EXERCISE REQUIREMENTS » State how many lines of the records below contain the word "value". Reply with the number alone.

SUPPLIED DATA »
+++
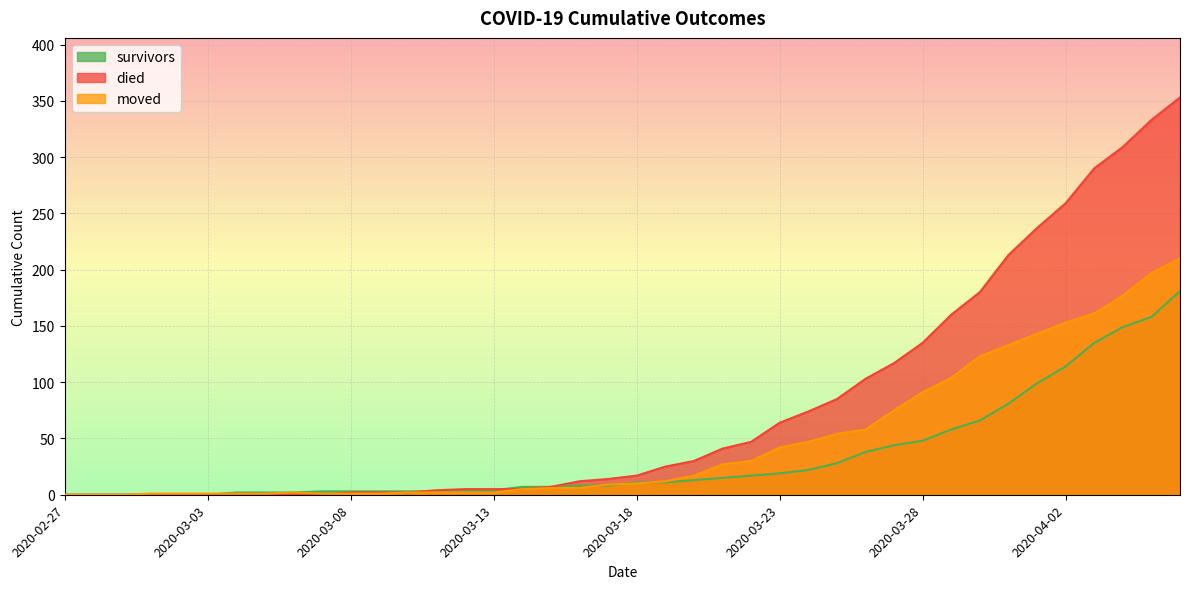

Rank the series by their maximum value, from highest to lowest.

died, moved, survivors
+++
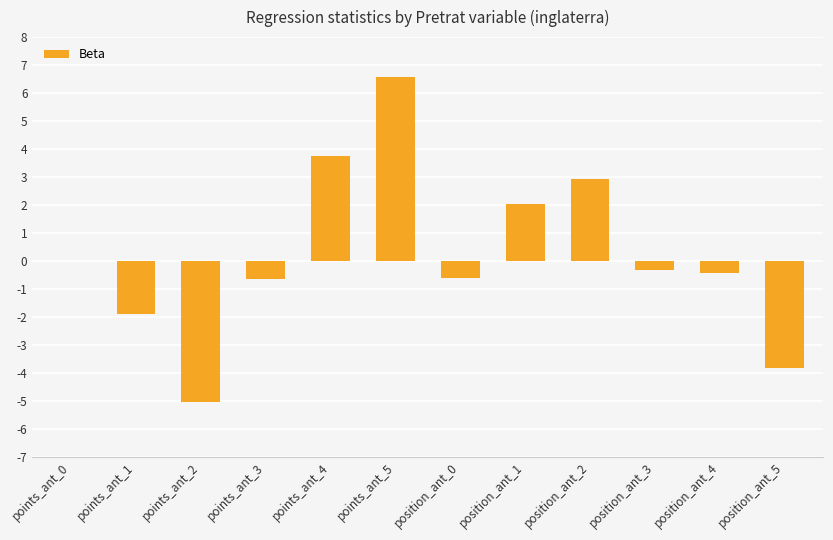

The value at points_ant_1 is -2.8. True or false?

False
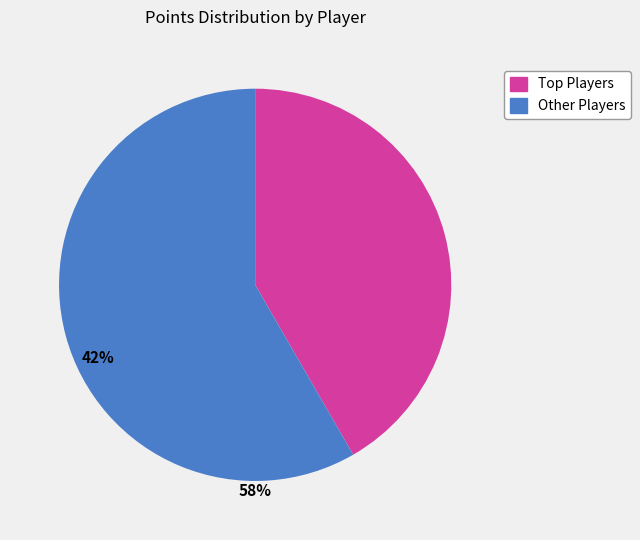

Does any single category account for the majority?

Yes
+++
RESPONSE FOR THIS EXERCISE » 2